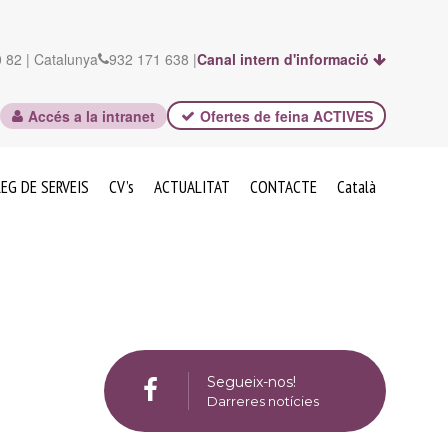
 82 | Catalunya
932 171 638 |
Canal intern d'informació
Accés a la intranet
Ofertes de feina ACTIVES
EG DE SERVEIS
CV’s
ACTUALITAT
CONTACTE
Català
Segueix-nos!
Darreres notícies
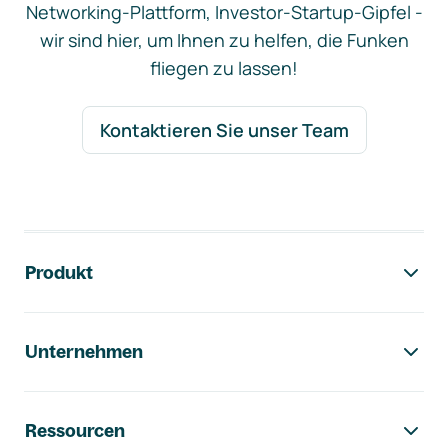
Networking-Plattform, Investor-Startup-Gipfel -
wir sind hier, um Ihnen zu helfen, die Funken
fliegen zu lassen!
Kontaktieren Sie unser Team
Footer-Navigation
Produkt
Unternehmen
Ressourcen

● Problem requirements
Transcribe the text of every row above line for line, leaving the pictures out.

● Exercise result
 82 | Catalunya
932 171 638 |
Canal intern d'informació
Accés a la intranet
Ofertes de feina ACTIVES
EG DE SERVEIS
CV’s
ACTUALITAT
CONTACTE
Català
Segueix-nos!
Darreres notícies
Networking-Plattform, Investor-Startup-Gipfel -
wir sind hier, um Ihnen zu helfen, die Funken
fliegen zu lassen!
Kontaktieren Sie unser Team
Footer-Navigation
Produkt
Unternehmen
Ressourcen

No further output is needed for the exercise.